═════ Dataset content

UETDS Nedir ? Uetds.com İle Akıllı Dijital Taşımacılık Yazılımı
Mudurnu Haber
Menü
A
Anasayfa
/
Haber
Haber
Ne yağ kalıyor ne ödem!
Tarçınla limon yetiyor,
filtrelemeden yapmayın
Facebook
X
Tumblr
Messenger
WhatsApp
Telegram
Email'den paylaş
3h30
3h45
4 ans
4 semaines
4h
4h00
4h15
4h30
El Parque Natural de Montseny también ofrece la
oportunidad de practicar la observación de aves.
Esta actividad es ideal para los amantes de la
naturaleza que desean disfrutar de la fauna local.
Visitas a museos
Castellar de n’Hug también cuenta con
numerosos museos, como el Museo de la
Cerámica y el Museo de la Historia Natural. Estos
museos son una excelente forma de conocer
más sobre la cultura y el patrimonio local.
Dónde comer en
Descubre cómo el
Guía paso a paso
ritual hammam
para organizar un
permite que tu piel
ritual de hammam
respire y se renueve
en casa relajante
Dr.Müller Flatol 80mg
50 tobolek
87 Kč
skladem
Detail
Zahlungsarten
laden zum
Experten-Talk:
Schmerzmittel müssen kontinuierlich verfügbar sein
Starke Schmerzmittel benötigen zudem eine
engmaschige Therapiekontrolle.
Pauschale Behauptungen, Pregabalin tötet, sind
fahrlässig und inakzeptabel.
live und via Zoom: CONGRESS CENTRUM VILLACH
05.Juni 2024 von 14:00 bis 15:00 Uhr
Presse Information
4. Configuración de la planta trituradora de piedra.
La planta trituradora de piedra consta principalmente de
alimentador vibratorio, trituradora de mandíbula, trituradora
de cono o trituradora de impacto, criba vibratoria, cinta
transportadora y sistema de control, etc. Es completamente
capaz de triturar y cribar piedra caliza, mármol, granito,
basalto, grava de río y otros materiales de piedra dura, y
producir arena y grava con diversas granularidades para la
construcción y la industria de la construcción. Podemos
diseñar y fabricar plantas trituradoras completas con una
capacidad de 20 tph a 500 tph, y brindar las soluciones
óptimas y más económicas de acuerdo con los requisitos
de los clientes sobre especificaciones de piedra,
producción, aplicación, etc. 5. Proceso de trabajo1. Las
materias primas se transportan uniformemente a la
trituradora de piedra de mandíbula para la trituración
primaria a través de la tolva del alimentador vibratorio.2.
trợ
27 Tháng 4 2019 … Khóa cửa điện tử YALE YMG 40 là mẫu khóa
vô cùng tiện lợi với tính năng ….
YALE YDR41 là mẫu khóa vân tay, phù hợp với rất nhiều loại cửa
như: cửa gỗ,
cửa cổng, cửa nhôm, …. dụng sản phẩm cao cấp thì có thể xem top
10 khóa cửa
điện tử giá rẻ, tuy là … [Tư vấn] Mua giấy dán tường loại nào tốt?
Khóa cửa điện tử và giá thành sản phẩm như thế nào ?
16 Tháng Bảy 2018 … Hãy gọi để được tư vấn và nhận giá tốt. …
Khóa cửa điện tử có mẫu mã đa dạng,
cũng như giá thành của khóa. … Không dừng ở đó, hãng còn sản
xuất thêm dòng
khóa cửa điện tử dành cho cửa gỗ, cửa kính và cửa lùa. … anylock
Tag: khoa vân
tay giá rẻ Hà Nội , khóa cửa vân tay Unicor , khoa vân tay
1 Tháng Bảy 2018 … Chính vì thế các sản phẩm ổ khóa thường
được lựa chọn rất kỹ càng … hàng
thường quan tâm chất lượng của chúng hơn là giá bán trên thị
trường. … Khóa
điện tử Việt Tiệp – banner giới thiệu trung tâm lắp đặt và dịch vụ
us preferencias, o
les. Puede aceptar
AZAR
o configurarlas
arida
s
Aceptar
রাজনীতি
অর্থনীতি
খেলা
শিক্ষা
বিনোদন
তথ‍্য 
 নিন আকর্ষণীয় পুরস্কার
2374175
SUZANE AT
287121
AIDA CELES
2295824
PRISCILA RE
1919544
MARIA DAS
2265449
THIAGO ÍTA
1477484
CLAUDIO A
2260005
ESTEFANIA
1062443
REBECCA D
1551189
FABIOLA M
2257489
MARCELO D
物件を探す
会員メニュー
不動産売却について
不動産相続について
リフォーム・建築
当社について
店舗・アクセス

══════════

* What to produce *
All lines in the records with the string "khoa" should be copied out.

* Exercise solution *
Tag: khoa vân
tay giá rẻ Hà Nội , khóa cửa vân tay Unicor , khoa vân tay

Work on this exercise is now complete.